▸ **What to produce**
Excluding all pictures, please output the listing exactly.

::: Supplied information

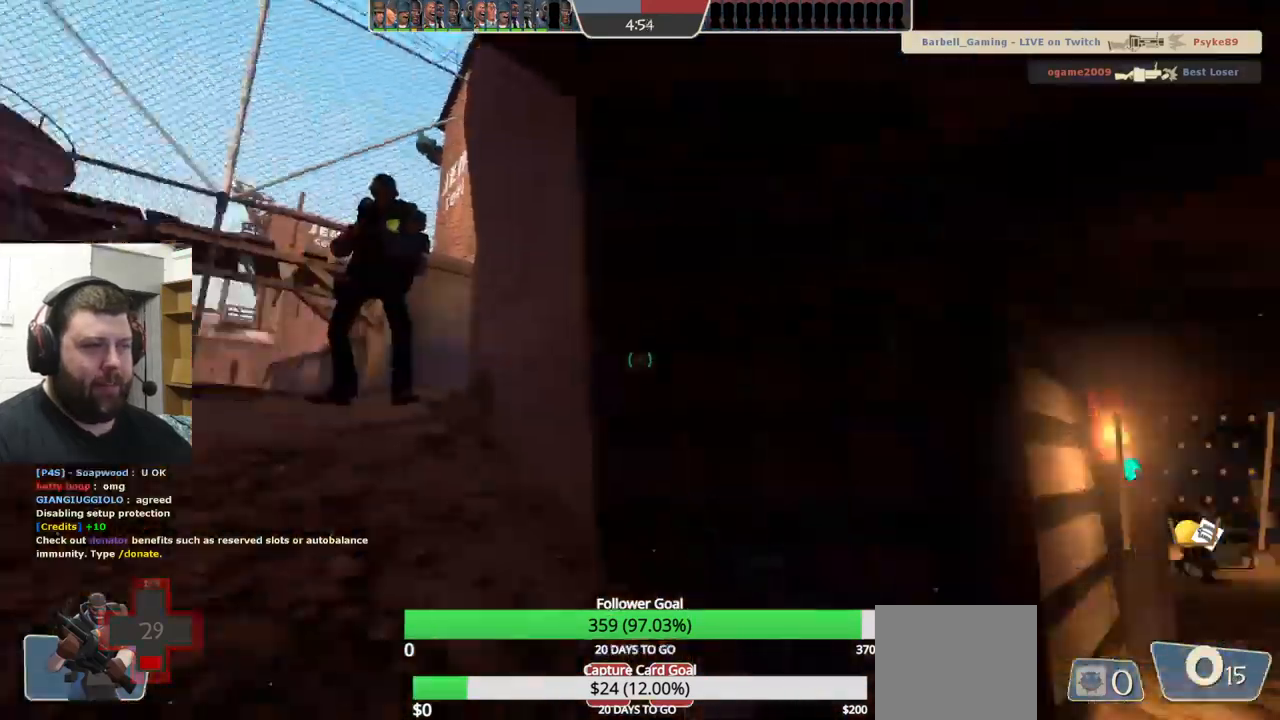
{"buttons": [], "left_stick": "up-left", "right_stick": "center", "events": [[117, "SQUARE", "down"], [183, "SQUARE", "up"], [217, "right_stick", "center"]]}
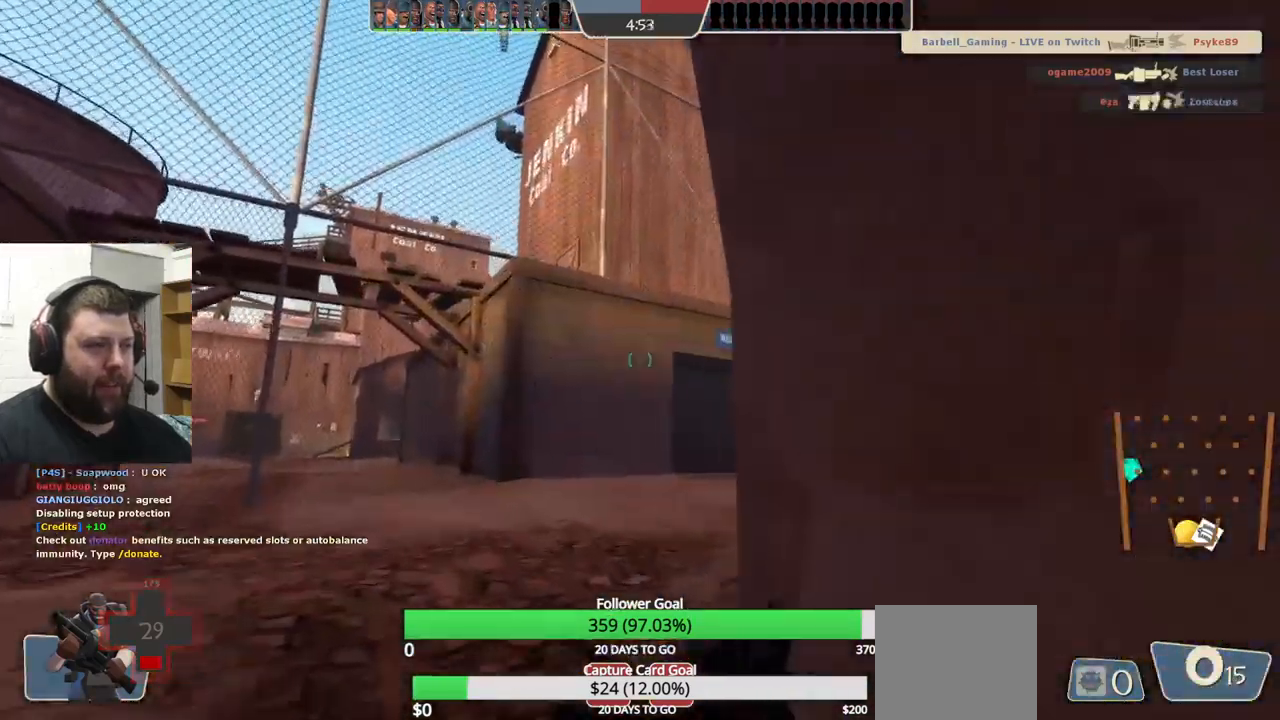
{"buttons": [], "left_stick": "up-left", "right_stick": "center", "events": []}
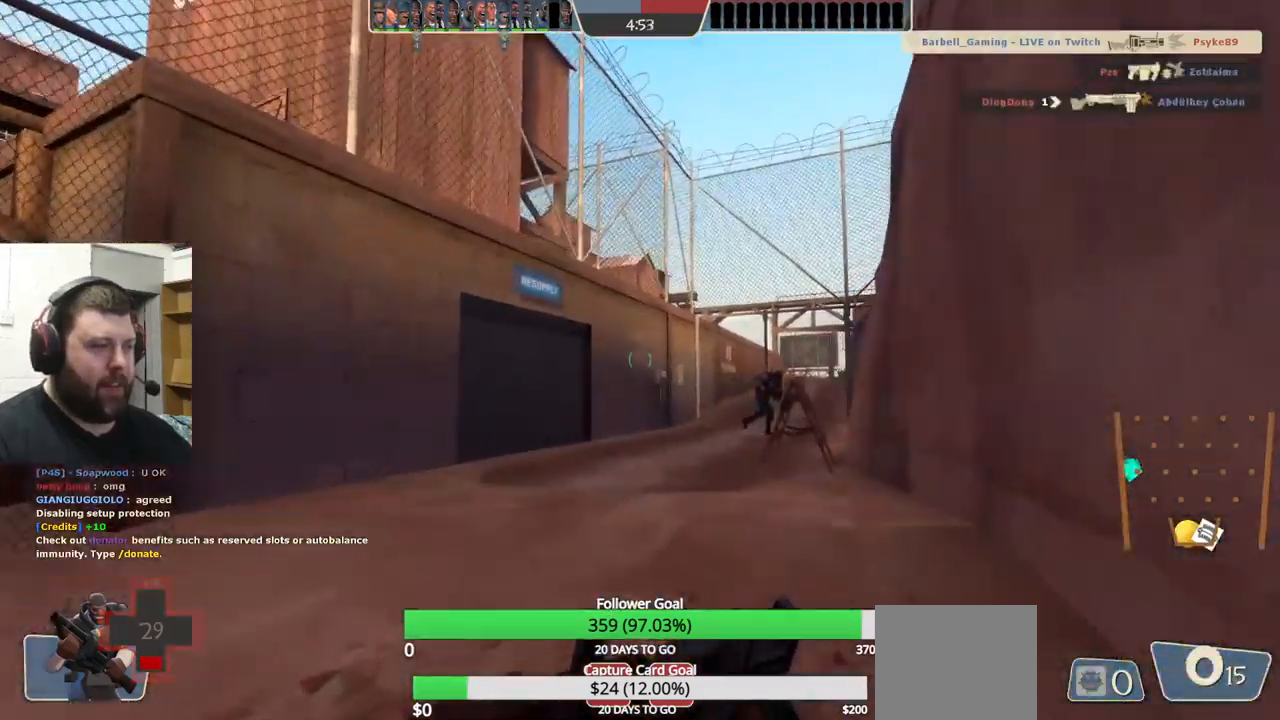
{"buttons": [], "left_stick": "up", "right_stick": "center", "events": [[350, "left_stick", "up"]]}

::::::

▸ **Result of this exercise**
{"buttons": [], "left_stick": "up-left", "right_stick": "center", "events": [[117, "SQUARE", "down"], [183, "SQUARE", "up"], [217, "right_stick", "center"]]}
{"buttons": [], "left_stick": "up-left", "right_stick": "center", "events": []}
{"buttons": [], "left_stick": "up", "right_stick": "center", "events": [[350, "left_stick", "up"]]}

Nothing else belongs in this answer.